** Task to complete **
Your reply should be the full listing, copied exactly.

** Listed records **
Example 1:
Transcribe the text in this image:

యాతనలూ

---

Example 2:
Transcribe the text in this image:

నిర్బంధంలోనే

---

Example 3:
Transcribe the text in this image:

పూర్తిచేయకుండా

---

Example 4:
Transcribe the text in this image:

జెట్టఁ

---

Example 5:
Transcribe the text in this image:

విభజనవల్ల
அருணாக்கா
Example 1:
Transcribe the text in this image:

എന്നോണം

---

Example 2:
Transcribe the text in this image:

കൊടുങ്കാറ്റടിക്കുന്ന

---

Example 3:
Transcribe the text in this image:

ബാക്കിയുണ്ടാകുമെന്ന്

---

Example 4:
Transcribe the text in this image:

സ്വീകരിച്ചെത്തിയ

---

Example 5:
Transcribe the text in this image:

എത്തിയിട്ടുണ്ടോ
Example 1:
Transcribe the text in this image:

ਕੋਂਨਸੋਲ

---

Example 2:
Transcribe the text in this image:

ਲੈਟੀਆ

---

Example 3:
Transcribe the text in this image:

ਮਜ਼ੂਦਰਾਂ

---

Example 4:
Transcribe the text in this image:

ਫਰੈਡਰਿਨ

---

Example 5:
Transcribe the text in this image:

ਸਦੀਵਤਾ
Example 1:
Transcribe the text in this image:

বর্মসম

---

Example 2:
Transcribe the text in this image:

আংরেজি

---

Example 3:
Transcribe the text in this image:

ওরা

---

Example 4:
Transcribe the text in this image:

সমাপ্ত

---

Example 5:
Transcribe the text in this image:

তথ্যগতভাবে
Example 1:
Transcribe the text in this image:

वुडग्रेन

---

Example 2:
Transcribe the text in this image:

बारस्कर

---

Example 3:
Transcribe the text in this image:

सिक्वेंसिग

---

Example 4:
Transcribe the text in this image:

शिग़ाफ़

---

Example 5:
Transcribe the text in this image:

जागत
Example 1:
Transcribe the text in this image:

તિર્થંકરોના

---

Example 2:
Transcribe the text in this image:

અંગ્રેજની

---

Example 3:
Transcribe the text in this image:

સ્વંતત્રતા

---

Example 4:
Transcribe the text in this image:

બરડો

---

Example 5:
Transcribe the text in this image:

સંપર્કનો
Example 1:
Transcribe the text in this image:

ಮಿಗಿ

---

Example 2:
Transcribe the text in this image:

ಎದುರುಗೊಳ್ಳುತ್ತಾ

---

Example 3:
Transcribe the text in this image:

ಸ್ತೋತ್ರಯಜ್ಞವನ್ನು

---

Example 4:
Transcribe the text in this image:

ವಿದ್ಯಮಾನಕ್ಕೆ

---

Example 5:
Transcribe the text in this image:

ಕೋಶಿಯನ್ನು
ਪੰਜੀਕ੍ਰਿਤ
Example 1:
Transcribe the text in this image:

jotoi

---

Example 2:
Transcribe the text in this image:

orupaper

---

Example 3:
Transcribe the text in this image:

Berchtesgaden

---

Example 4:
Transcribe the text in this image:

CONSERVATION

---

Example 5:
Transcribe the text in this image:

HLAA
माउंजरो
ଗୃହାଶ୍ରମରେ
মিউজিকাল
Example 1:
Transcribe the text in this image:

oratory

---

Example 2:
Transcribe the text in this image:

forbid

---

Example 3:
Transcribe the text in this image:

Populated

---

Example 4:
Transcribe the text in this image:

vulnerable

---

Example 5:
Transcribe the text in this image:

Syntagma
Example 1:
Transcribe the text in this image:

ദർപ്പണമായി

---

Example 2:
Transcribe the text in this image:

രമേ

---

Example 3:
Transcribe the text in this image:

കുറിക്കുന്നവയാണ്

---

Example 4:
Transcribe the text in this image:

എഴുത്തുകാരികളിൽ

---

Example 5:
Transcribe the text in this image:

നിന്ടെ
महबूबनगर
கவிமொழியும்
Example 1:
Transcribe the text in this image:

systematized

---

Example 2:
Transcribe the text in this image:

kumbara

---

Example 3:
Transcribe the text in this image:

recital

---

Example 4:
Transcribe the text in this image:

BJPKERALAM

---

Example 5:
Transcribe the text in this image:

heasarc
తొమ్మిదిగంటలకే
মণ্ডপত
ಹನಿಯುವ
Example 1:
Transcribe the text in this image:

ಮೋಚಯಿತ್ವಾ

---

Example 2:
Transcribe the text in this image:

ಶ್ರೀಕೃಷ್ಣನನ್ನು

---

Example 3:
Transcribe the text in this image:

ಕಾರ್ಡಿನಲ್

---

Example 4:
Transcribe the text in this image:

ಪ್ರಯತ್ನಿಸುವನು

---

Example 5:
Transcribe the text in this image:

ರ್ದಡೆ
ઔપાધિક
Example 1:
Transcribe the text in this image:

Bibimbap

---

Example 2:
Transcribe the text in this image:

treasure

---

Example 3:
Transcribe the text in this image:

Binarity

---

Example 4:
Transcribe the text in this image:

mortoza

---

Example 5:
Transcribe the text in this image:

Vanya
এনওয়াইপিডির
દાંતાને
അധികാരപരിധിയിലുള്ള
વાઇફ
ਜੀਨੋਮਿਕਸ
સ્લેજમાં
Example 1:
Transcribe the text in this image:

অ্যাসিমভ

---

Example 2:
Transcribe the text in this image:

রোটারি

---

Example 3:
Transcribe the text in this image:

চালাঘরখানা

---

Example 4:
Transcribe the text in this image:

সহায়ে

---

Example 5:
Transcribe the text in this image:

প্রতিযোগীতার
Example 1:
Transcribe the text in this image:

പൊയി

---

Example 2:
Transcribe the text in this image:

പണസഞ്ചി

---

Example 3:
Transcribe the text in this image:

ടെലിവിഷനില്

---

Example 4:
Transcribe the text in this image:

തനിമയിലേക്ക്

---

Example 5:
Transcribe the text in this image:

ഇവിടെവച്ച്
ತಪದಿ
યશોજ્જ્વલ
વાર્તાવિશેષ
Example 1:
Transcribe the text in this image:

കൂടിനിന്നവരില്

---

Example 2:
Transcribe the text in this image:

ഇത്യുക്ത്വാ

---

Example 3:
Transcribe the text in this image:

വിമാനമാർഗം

** Response **
Example 1:
Transcribe the text in this image:

యాతనలూ

---

Example 2:
Transcribe the text in this image:

నిర్బంధంలోనే

---

Example 3:
Transcribe the text in this image:

పూర్తిచేయకుండా

---

Example 4:
Transcribe the text in this image:

జెట్టఁ

---

Example 5:
Transcribe the text in this image:

విభజనవల్ల
அருணாக்கா
Example 1:
Transcribe the text in this image:

എന്നോണം

---

Example 2:
Transcribe the text in this image:

കൊടുങ്കാറ്റടിക്കുന്ന

---

Example 3:
Transcribe the text in this image:

ബാക്കിയുണ്ടാകുമെന്ന്

---

Example 4:
Transcribe the text in this image:

സ്വീകരിച്ചെത്തിയ

---

Example 5:
Transcribe the text in this image:

എത്തിയിട്ടുണ്ടോ
Example 1:
Transcribe the text in this image:

ਕੋਂਨਸੋਲ

---

Example 2:
Transcribe the text in this image:

ਲੈਟੀਆ

---

Example 3:
Transcribe the text in this image:

ਮਜ਼ੂਦਰਾਂ

---

Example 4:
Transcribe the text in this image:

ਫਰੈਡਰਿਨ

---

Example 5:
Transcribe the text in this image:

ਸਦੀਵਤਾ
Example 1:
Transcribe the text in this image:

বর্মসম

---

Example 2:
Transcribe the text in this image:

আংরেজি

---

Example 3:
Transcribe the text in this image:

ওরা

---

Example 4:
Transcribe the text in this image:

সমাপ্ত

---

Example 5:
Transcribe the text in this image:

তথ্যগতভাবে
Example 1:
Transcribe the text in this image:

वुडग्रेन

---

Example 2:
Transcribe the text in this image:

बारस्कर

---

Example 3:
Transcribe the text in this image:

सिक्वेंसिग

---

Example 4:
Transcribe the text in this image:

शिग़ाफ़

---

Example 5:
Transcribe the text in this image:

जागत
Example 1:
Transcribe the text in this image:

તિર્થંકરોના

---

Example 2:
Transcribe the text in this image:

અંગ્રેજની

---

Example 3:
Transcribe the text in this image:

સ્વંતત્રતા

---

Example 4:
Transcribe the text in this image:

બરડો

---

Example 5:
Transcribe the text in this image:

સંપર્કનો
Example 1:
Transcribe the text in this image:

ಮಿಗಿ

---

Example 2:
Transcribe the text in this image:

ಎದುರುಗೊಳ್ಳುತ್ತಾ

---

Example 3:
Transcribe the text in this image:

ಸ್ತೋತ್ರಯಜ್ಞವನ್ನು

---

Example 4:
Transcribe the text in this image:

ವಿದ್ಯಮಾನಕ್ಕೆ

---

Example 5:
Transcribe the text in this image:

ಕೋಶಿಯನ್ನು
ਪੰਜੀਕ੍ਰਿਤ
Example 1:
Transcribe the text in this image:

jotoi

---

Example 2:
Transcribe the text in this image:

orupaper

---

Example 3:
Transcribe the text in this image:

Berchtesgaden

---

Example 4:
Transcribe the text in this image:

CONSERVATION

---

Example 5:
Transcribe the text in this image:

HLAA
माउंजरो
ଗୃହାଶ୍ରମରେ
মিউজিকাল
Example 1:
Transcribe the text in this image:

oratory

---

Example 2:
Transcribe the text in this image:

forbid

---

Example 3:
Transcribe the text in this image:

Populated

---

Example 4:
Transcribe the text in this image:

vulnerable

---

Example 5:
Transcribe the text in this image:

Syntagma
Example 1:
Transcribe the text in this image:

ദർപ്പണമായി

---

Example 2:
Transcribe the text in this image:

രമേ

---

Example 3:
Transcribe the text in this image:

കുറിക്കുന്നവയാണ്

---

Example 4:
Transcribe the text in this image:

എഴുത്തുകാരികളിൽ

---

Example 5:
Transcribe the text in this image:

നിന്ടെ
महबूबनगर
கவிமொழியும்
Example 1:
Transcribe the text in this image:

systematized

---

Example 2:
Transcribe the text in this image:

kumbara

---

Example 3:
Transcribe the text in this image:

recital

---

Example 4:
Transcribe the text in this image:

BJPKERALAM

---

Example 5:
Transcribe the text in this image:

heasarc
తొమ్మిదిగంటలకే
মণ্ডপত
ಹನಿಯುವ
Example 1:
Transcribe the text in this image:

ಮೋಚಯಿತ್ವಾ

---

Example 2:
Transcribe the text in this image:

ಶ್ರೀಕೃಷ್ಣನನ್ನು

---

Example 3:
Transcribe the text in this image:

ಕಾರ್ಡಿನಲ್

---

Example 4:
Transcribe the text in this image:

ಪ್ರಯತ್ನಿಸುವನು

---

Example 5:
Transcribe the text in this image:

ರ್ದಡೆ
ઔપાધિક
Example 1:
Transcribe the text in this image:

Bibimbap

---

Example 2:
Transcribe the text in this image:

treasure

---

Example 3:
Transcribe the text in this image:

Binarity

---

Example 4:
Transcribe the text in this image:

mortoza

---

Example 5:
Transcribe the text in this image:

Vanya
এনওয়াইপিডির
દાંતાને
അധികാരപരിധിയിലുള്ള
વાઇફ
ਜੀਨੋਮਿਕਸ
સ્લેજમાં
Example 1:
Transcribe the text in this image:

অ্যাসিমভ

---

Example 2:
Transcribe the text in this image:

রোটারি

---

Example 3:
Transcribe the text in this image:

চালাঘরখানা

---

Example 4:
Transcribe the text in this image:

সহায়ে

---

Example 5:
Transcribe the text in this image:

প্রতিযোগীতার
Example 1:
Transcribe the text in this image:

പൊയി

---

Example 2:
Transcribe the text in this image:

പണസഞ്ചി

---

Example 3:
Transcribe the text in this image:

ടെലിവിഷനില്

---

Example 4:
Transcribe the text in this image:

തനിമയിലേക്ക്

---

Example 5:
Transcribe the text in this image:

ഇവിടെവച്ച്
ತಪದಿ
યશોજ્જ્વલ
વાર્તાવિશેષ
Example 1:
Transcribe the text in this image:

കൂടിനിന്നവരില്

---

Example 2:
Transcribe the text in this image:

ഇത്യുക്ത്വാ

---

Example 3:
Transcribe the text in this image:

വിമാനമാർഗം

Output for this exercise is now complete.